John Napton said that with relaxation in travel controls in the UK and France, as well as the islands, the company was hoping for a boost in business after two difficult years of trading due to the pandemic.
‘We are seeing a surge of interest in sea travel, particularly to Jersey and Guernsey from the UK, and encouragingly also to France. We hope that the opening of borders will boost confidence among the public to travel freely and safely by ferry,’ he said.
This season Condor will be able to carry 400 cars and 1,600 passengers from the UK to the islands. Sailings are mainly focused around weekends, when, Condor said, it has learned that most people want to travel.
‘We hope this replicates the significant demand for travel that we saw in August and September last year, something we wouldn’t have been able to accommodate in previous years.’
A new twice-weekly high-speed service between Guernsey and Cherbourg is intended to complement sailings to St Malo.
Mr Napton praised Condor’s teams on-board and ashore for helping steer the company through two difficult Covid summers. He said that in ‘incredibly challenging circumstances’ the company provided 706 days of uninterrupted freight services.
Support for Ukraine
CONDOR is looking to support a number of Ukrainian nationals working on its conventional ferries.

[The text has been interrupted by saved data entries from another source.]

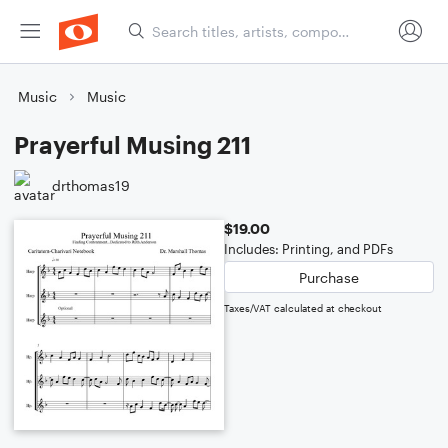
Music
Music
Prayerful Musing 211
drthomas19
$19.00
Includes: Printing, and PDFs
Purchase
Taxes/VAT calculated at checkout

‘During this very unsettling period, we are offering as much care and assistance as necessary to those affected,’ said chief executive John Napton.
‘This includes providing emotional support, keeping positions open for those who opt to return home, and starting a company-wide JustGiving donation scheme.’
The company has also waived fares and freight charges between Guernsey, Jersey and St Malo for vehicles and passengers travelling with donated food, medical and other provisions to help those in Eastern Europe.
More than 250 tonnes of humanitarian aid donated by islanders has travelled to France and onwards in the past few weeks.